This thread should be title ‘Rail Volume as percentage of thickness of the board’. But even that is entirely misleading.
Actually this is not a volume calculation, but an area comparison calculation.
Your formula is not very straightforward. But lets look at it and what is trying to be accomplished.
You basically want to compare a rectangular area at the center of the board to a somewhat comparable imaginary rectangular area at the rail.
They are comparable because you assume that both rectangles will share a width of 30 centimeters, but differ in height.
thickness of board at center : 55 centimeters
so 55 x 30 = 1650 sq. centimeters
comparable imaginary rectangular area at rail:
36 x 30 = 1080 sq. centimeters
1080 / 1650 = .6545
take .6545 x 100= 65.45% for a percentage and you get the area of the imaginary rectangular area at the rail is 65% of the area of the rectangular area at the center.

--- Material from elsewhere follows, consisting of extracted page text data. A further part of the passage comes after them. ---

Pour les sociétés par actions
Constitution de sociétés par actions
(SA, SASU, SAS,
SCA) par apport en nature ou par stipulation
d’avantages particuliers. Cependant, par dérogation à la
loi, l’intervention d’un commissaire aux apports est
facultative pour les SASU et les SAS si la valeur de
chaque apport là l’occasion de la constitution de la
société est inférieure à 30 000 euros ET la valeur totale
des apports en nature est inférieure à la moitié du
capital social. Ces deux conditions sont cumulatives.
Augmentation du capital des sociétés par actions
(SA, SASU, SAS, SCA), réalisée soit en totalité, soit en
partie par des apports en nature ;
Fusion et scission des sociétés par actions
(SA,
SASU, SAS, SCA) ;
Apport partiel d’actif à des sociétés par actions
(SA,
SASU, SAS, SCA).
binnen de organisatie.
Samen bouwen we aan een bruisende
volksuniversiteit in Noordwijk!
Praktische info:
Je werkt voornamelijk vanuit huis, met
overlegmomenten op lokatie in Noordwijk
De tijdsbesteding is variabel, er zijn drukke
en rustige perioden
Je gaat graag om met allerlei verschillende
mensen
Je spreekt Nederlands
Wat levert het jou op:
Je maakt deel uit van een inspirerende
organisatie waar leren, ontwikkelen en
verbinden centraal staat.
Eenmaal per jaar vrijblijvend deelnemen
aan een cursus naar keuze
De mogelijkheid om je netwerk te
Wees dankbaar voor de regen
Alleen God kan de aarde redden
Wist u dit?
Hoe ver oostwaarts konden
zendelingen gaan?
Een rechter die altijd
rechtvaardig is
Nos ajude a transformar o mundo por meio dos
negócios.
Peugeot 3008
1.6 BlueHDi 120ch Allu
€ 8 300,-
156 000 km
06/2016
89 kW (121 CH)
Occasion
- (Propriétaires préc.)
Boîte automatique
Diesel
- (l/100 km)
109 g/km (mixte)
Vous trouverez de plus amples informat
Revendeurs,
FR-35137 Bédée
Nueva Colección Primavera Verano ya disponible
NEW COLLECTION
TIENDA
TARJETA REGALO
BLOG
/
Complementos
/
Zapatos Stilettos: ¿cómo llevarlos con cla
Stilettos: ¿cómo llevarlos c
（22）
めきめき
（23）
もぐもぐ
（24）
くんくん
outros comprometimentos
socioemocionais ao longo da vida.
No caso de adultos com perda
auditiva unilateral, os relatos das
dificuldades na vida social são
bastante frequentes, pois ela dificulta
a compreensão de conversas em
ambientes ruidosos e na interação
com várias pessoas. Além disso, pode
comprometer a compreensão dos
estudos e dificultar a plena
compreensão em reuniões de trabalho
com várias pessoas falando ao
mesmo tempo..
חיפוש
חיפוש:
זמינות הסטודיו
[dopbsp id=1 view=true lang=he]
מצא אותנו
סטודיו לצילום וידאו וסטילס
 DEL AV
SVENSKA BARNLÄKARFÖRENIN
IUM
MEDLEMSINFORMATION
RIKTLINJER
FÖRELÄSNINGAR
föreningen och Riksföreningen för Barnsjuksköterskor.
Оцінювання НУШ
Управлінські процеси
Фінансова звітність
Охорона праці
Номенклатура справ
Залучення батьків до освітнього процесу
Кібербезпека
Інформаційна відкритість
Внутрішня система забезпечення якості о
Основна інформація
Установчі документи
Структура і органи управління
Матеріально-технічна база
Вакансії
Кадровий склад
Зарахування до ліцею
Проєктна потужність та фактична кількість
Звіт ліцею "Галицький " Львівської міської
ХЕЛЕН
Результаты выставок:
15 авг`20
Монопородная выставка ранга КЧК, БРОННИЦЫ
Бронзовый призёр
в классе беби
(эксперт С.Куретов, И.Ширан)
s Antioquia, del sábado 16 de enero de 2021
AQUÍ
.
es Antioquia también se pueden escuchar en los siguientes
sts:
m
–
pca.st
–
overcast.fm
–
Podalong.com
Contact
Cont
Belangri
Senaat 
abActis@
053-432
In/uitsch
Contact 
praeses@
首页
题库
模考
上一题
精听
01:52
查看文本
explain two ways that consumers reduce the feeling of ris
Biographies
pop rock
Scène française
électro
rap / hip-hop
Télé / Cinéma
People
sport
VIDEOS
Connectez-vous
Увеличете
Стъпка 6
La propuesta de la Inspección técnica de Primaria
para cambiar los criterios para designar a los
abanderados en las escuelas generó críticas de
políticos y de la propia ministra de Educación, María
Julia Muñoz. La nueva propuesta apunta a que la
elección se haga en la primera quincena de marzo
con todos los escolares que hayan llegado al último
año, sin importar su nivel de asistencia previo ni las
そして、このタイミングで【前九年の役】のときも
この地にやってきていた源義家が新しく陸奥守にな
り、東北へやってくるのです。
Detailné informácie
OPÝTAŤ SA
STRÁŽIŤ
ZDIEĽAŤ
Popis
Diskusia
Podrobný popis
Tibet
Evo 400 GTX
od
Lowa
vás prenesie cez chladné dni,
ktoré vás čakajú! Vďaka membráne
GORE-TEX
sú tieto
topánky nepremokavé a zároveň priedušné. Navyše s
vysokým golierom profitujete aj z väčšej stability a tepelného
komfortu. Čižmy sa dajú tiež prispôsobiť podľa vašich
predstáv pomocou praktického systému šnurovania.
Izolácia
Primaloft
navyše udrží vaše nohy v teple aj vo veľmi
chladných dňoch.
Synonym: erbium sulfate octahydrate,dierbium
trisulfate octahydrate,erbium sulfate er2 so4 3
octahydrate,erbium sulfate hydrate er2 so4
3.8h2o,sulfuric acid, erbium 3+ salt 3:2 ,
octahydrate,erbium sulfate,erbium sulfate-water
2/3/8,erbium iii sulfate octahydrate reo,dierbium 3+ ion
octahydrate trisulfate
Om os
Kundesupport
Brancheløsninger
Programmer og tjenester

Actually that imaginary rectangle out at the rail is really not there, it more approxiametly exists as half of that imaginary rectangle out at the rail(sliced at the hypotenuse), giving you a percentage number at closer to 32%
In addition, although the rectangle at the center of the board is a full rectangle, your picture dimensions for the imaginary rectangle out at the rail, dont cover the full real estate of the rail. Its quite arbitrarily reduced.
This doesnt’ pass muster, past the analysis of any mathematician. Its logic is full of holes.
I dont either particularly see the usefulness of this measurement, but if you can use it, thats all that counts.
In addition, I
dont see the avg. customer being able to give accurate measurements for
this. Unless they are equipped with a couple of specific calipers.
A ruler or yardstick in the avg. customers hand is not going to cut it.